Not a spot run by any means, but did catch a few last night in the surf so they are moving. It looks like some cooler temps and NE winds towards the end of next week, may be the recipe for a spot run. Guess we'll wait and see. On another note, also got a few nice whiting and a 10lb ray last night. Caught everything on sand fleas.


----------



## rabbitdog2 (Aug 20, 2011)

Are the sand fleas still plentiful? And did you catch the spots on sand fleas?


----------



## abass105 (Jun 13, 2006)

Thanks for the report. Coming down on Wednesday for 6 days. Were the sand fleas plentiful?


----------



## Loner (Sep 9, 2009)

...RUNNING use to denote EASY FISHING....now there really arn't ANY RUNS of ANYTHING....U just have to go and HOPE A SCHOOL comes thru where-ever U are...
There are SO MANY people hanging on computers WAITING for someone else to REPORT THE HOT RUN and sadly folks just AIN'T POSTING HOT RUNS no more....2-3 days of good fishing is worth so much more than being SWARMED by NET WATCHERS....even the piers PROMISE NOTHING on their reports.....
We are past saturation...too many people fishing and the fish just arn't being allowed to recover.....


----------



## surfisherinMB (May 18, 2009)

Yes rabbit got the spots on sand fleas. Found one big pod of fleas and filled the bottom of a five gallon bucket in 5 minutes. An hour later, none to be found. Fished the last 2 hours of the incoming tide, right in the suds. And Loner, Stop Yelling! :fishing:


----------



## rabbitdog2 (Aug 20, 2011)

.Thanks surfisherin I've never caught spots with fleas but everything else will eat them. So why not spots.


----------



## lds (Oct 9, 2012)

A friend of mine was still catching huge numbers last weekend up in Delaware...this weekend not so many; so it looks like they're moving south..I haven't heard from anywhere else yet, but the OCEARCH site showed two of their Great Whites (Lydia and Mary Ann) have turned southward around the VA/NC border... They're following something, that's for sure.


----------



## Gary Carrier (Oct 11, 2012)

lds said:


> A friend of mine was still catching huge numbers last weekend up in Delaware...this weekend not so many; so it looks like they're moving south..I haven't heard from anywhere else yet, but the OCEARCH site showed two of their Great Whites (Lydia and Mary Ann) have turned southward around the VA/NC border... They're following something, that's for sure.

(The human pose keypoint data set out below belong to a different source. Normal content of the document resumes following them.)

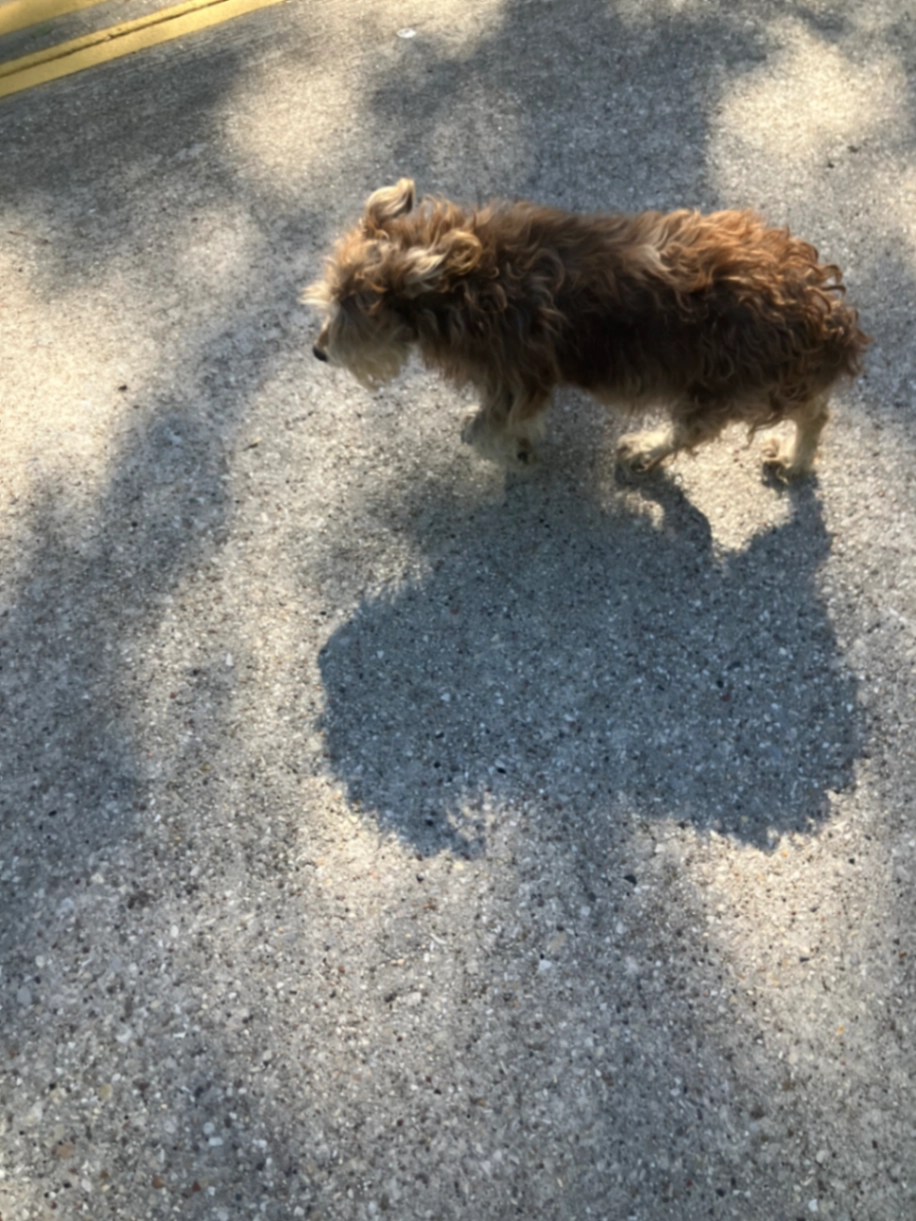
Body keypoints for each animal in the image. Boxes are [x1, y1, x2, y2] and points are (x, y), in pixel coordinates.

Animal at [306, 179, 867, 477]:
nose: (317, 351)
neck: (462, 282)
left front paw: (514, 449)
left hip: (721, 383)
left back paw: (649, 448)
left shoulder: (519, 376)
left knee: (695, 431)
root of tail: (821, 307)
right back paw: (796, 458)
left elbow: (484, 431)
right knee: (815, 410)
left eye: (349, 307)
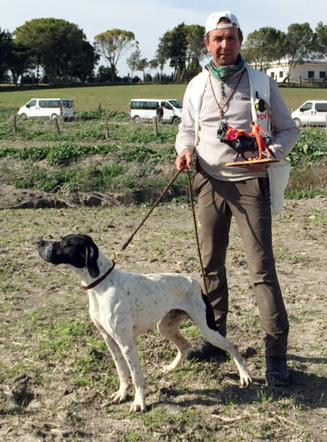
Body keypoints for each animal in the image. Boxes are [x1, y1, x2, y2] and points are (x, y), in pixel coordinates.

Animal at [38, 235, 254, 410]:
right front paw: (122, 394)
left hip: (207, 329)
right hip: (165, 327)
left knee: (232, 346)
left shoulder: (126, 343)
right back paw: (171, 368)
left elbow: (136, 375)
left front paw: (139, 402)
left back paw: (244, 376)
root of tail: (196, 283)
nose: (39, 242)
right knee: (184, 345)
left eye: (65, 243)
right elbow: (122, 371)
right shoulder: (109, 340)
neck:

Found this on a Delaware post: "- Jumbo spot on incoming tide, like every cast; BW Fish Bites"


----------



## SpringmaidKeith (Jun 30, 2013)

Last year we had a Spot run in July, this year, the same. A question, because of these runs when the water is hot, do they not migrate N to S? I've talked to a few & possibly do they come in from the deep? The fall run wasnt like 3 yrs ago when they ran like H. & didn't run in july. Just wondering, any thoughts or theories are welcome, K


----------